Personal information
- Full name: Hugh Harold McKenna
- Date of birth: c. 1895
- Place of birth: Ireland
- Date of death: 1985 (aged 89–90)
- Place of death: Bearsden, Scotland
- Position(s): Left half; Centre half;

Senior career*
- Years: Team / Apps / (Gls)
- 1916–1921: Rangers / 40 / (0)
- 1918–1920: → St Mirren (loan) / 50 / (0)
- 1921–1924: Third Lanark / 93 / (2)
- 1924–1925: Brighton & Hove Albion / 7 / (0)
- 1925–1926: Alloa Athletic / 17 / (0)
- Total:  / 207 / (2)

= Harold McKenna =

Irish footballer

Hugh Harold McKenna (1895–1985) was a footballer who played as a left half or centre half.

==Career==
Having moved to Scotland from Belfast in Ireland with his family as a young child in about 1898, McKenna was raised amidst the shipyards of western Glasgow (Whiteinch and Yoker) and began his senior football career with Rangers in 1916; his employment in a reserved occupation as an engineer at the yards spared him from being called up to active service with the armed forces during World War I. He played in 24 Scottish Football League matches in his first season at Ibrox, then in 12 in his second (1917–18) as the club finished as champions. McKenna was then loaned to St Mirren for two years, during which he won the 1919 Victory Cup with the Paisley side. Returning to Rangers he found himself down the queue for selection, and though the Gers won the league again in 1920–21, he made only four appearances and is unlikely to have received a medal.

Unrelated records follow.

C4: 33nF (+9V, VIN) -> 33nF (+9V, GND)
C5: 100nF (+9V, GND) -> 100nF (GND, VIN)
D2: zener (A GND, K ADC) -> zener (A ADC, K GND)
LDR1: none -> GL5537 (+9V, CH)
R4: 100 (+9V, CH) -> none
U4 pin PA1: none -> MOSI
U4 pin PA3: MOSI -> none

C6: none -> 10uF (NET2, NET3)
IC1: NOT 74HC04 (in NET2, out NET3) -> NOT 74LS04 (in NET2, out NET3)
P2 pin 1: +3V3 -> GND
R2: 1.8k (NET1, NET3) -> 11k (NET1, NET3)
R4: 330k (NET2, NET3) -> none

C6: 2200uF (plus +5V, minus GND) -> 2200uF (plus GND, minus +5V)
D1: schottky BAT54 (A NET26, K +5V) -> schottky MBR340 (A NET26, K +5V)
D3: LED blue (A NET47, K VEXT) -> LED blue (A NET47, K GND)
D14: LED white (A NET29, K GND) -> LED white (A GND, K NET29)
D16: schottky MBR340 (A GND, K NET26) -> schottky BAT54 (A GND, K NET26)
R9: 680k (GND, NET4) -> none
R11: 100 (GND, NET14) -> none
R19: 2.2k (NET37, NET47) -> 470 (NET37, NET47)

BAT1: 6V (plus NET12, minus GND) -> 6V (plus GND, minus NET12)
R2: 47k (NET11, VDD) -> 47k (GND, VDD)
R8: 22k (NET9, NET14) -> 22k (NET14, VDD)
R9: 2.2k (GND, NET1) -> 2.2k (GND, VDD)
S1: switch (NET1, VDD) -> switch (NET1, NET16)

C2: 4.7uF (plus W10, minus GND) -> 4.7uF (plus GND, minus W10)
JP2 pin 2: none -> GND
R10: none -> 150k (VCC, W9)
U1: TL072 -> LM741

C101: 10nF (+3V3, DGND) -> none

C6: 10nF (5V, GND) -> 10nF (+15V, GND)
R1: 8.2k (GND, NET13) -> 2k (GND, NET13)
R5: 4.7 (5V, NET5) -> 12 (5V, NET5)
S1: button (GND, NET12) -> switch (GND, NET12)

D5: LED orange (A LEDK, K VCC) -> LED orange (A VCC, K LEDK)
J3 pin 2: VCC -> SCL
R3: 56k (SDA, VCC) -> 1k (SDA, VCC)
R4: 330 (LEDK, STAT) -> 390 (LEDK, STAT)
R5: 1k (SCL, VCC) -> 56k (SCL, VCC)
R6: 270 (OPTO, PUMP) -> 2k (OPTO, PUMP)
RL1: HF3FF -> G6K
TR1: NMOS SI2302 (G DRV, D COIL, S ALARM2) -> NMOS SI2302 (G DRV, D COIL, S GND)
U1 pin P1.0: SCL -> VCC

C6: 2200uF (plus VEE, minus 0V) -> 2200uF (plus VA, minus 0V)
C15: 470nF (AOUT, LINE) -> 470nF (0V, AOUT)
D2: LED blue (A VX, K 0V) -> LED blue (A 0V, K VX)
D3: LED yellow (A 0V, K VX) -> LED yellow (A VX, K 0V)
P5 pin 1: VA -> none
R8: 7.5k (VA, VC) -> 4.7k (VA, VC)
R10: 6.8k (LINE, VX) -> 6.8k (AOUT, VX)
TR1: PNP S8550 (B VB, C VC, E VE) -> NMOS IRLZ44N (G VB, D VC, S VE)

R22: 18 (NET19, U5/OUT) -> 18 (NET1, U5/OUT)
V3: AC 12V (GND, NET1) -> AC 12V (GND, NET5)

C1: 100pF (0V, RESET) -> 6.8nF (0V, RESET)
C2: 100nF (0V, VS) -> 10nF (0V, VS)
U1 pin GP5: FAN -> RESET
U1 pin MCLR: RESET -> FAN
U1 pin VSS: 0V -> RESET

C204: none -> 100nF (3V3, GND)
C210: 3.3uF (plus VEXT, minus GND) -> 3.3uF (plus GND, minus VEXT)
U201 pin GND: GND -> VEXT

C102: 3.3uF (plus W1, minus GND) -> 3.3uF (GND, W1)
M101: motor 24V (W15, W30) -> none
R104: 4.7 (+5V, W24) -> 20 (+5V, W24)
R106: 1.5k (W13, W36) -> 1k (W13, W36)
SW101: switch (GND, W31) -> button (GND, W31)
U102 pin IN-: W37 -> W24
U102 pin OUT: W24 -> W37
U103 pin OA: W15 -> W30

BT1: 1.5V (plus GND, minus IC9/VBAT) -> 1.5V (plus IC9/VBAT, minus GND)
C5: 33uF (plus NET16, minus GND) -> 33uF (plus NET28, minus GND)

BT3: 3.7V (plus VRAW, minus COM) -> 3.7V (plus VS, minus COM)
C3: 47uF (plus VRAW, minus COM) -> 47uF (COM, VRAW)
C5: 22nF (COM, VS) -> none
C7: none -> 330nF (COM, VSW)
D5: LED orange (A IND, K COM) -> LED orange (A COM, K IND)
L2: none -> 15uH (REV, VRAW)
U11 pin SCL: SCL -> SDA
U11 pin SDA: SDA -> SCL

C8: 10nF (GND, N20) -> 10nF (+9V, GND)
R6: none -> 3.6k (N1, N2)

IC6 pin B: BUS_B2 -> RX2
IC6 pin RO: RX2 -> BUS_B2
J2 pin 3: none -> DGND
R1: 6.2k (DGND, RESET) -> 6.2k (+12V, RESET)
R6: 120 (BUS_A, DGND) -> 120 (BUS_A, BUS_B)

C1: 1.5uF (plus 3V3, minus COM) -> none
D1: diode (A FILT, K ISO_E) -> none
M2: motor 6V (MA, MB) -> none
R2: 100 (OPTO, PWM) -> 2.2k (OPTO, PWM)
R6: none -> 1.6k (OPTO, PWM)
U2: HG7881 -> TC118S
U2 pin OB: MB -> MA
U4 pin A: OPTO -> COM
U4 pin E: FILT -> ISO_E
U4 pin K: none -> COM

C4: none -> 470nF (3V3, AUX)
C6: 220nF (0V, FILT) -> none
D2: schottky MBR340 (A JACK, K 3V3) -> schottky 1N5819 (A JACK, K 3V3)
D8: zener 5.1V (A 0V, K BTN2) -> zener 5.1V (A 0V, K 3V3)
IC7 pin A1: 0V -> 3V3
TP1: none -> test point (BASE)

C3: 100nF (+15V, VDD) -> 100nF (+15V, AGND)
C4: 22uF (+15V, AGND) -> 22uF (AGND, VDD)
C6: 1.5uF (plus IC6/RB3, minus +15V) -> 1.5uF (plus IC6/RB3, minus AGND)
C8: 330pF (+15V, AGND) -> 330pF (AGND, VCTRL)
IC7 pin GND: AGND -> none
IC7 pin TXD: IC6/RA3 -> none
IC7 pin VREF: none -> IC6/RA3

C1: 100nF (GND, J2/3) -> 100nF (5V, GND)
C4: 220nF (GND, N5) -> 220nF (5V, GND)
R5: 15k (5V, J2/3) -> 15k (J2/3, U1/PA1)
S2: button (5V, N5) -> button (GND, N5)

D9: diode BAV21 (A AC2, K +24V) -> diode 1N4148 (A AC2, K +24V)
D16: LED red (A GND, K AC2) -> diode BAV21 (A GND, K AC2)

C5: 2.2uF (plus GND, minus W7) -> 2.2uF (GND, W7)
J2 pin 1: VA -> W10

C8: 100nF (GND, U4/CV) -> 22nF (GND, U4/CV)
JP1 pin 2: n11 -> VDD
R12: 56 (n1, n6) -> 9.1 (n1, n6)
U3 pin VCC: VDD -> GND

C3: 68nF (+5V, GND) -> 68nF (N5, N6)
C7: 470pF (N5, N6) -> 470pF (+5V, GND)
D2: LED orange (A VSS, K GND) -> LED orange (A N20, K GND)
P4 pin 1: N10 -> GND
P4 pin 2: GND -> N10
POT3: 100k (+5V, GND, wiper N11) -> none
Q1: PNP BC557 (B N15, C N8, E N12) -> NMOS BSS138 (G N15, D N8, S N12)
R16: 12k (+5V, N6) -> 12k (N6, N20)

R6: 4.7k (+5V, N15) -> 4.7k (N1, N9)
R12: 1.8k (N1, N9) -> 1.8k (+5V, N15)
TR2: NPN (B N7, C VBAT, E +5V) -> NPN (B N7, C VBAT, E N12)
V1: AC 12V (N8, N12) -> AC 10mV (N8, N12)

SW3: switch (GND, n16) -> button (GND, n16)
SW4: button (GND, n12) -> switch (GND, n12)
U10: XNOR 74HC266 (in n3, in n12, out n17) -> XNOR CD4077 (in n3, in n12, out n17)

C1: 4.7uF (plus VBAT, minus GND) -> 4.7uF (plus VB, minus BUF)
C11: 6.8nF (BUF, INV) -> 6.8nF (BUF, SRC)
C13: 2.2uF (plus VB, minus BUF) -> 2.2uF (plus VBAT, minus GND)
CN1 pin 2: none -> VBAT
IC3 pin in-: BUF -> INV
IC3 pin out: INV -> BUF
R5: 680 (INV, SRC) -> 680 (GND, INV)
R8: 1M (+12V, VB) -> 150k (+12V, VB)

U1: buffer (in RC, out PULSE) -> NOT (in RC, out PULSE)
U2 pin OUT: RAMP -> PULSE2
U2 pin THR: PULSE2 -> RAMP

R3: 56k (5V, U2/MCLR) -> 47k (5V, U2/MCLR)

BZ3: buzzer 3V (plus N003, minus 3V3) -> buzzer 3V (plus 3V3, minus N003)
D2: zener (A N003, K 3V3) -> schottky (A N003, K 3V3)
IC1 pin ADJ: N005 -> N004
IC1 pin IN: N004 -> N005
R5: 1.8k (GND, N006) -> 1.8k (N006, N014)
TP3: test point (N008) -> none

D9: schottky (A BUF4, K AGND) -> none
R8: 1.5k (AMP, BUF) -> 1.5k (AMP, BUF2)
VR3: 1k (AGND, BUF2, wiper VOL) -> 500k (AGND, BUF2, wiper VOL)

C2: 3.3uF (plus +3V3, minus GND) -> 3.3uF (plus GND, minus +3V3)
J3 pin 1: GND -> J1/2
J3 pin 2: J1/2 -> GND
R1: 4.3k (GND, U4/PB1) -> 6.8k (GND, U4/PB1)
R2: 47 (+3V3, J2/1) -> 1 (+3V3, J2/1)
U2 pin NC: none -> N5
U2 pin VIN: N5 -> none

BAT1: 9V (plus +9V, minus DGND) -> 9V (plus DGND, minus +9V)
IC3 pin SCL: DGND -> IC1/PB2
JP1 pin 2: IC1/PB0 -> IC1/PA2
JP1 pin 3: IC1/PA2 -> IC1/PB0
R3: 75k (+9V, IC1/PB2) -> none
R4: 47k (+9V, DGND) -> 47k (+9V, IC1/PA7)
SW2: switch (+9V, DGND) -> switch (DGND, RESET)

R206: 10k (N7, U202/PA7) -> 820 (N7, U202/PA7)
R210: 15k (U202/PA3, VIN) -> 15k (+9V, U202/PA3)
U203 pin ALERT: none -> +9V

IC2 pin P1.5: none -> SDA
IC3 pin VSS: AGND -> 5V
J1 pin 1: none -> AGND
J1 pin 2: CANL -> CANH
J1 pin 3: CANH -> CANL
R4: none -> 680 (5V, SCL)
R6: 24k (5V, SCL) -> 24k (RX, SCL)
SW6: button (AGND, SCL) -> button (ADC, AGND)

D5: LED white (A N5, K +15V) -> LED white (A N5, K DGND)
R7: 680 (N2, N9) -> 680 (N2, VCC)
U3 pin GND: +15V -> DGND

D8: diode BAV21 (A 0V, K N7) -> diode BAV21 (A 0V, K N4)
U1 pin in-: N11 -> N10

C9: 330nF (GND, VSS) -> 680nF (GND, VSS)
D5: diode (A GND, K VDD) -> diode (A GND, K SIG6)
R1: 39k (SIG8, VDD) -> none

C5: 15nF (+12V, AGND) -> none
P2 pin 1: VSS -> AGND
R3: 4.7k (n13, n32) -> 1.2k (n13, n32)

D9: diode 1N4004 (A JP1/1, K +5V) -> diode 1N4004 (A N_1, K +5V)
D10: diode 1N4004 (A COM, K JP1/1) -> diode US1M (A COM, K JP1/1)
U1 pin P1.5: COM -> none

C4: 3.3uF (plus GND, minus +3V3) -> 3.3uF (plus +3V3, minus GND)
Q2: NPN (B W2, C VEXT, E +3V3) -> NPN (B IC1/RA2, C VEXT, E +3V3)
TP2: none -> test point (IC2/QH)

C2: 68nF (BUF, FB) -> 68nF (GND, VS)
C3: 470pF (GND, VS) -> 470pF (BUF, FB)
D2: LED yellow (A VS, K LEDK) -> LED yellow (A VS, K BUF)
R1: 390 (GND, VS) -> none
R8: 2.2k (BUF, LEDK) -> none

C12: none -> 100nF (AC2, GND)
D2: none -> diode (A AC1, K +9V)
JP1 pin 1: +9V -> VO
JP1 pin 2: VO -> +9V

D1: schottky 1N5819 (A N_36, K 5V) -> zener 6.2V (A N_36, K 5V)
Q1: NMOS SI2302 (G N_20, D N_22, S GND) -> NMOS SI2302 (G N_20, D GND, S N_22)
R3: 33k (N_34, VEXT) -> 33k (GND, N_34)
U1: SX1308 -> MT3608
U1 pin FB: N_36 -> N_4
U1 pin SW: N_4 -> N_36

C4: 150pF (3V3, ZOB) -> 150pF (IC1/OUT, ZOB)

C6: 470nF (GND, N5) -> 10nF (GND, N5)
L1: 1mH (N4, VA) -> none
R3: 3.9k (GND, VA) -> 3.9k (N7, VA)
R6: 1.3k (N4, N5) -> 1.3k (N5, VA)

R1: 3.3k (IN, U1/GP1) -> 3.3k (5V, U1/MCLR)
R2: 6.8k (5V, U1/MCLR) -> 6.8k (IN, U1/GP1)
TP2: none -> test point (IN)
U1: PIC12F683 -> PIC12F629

In October 1921 he moved on to Third Lanark, playing regularly for three seasons including in a Scottish Cup semi-final in 1923, and took part in the club's tour of South America in the summer of that year. He transferred to England with Brighton & Hove Albion (then members of the Football League Third Division South) in November 1924, returning to Scotland nine months later with second-tier Alloa Athletic where he played for one season before retiring.